• **WHAT THE EXERCISE ASKS**: Below are the records. Retype, exactly, the lines from the first through the line with "fx_px: 1113", and leave out the pictures.

• **RECORDS PROVIDED**:
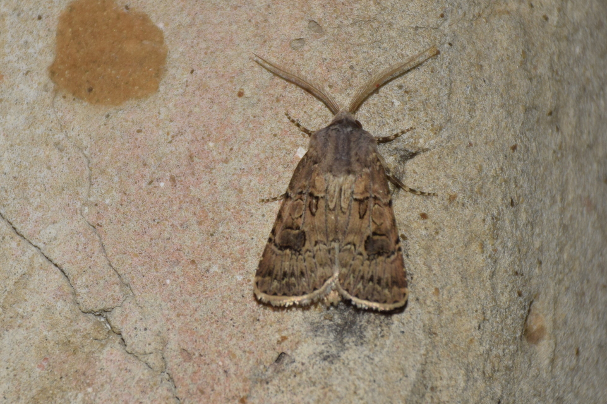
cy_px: 202
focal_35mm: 210
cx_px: 304
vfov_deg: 6.5
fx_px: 3539
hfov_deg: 9.8
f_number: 5.6
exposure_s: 1/200
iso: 320
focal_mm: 140
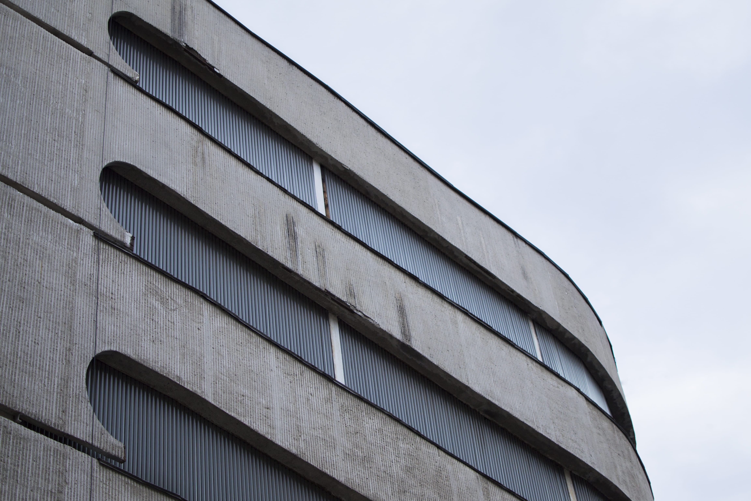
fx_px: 1095
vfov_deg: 25.8
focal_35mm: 52
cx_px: 376
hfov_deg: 37.9
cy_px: 250
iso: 100
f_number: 2
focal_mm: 35
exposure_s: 1/1600
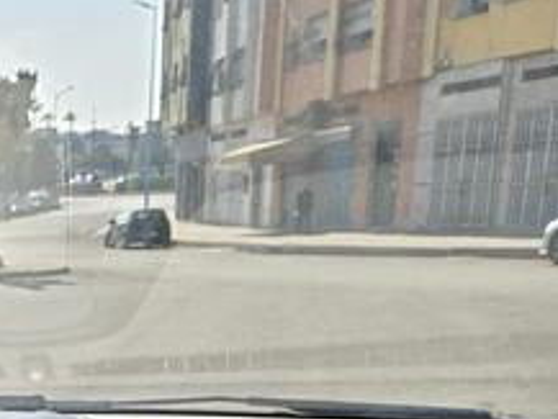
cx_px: -278
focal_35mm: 69
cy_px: 585
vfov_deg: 19.3
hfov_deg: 22.9
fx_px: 1113
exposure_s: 1/2921
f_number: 1.8
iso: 50
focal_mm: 5.4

• **ANSWER SPACE**:
cy_px: 202
focal_35mm: 210
cx_px: 304
vfov_deg: 6.5
fx_px: 3539
hfov_deg: 9.8
f_number: 5.6
exposure_s: 1/200
iso: 320
focal_mm: 140
fx_px: 1095
vfov_deg: 25.8
focal_35mm: 52
cx_px: 376
hfov_deg: 37.9
cy_px: 250
iso: 100
f_number: 2
focal_mm: 35
exposure_s: 1/1600
cx_px: -278
focal_35mm: 69
cy_px: 585
vfov_deg: 19.3
hfov_deg: 22.9
fx_px: 1113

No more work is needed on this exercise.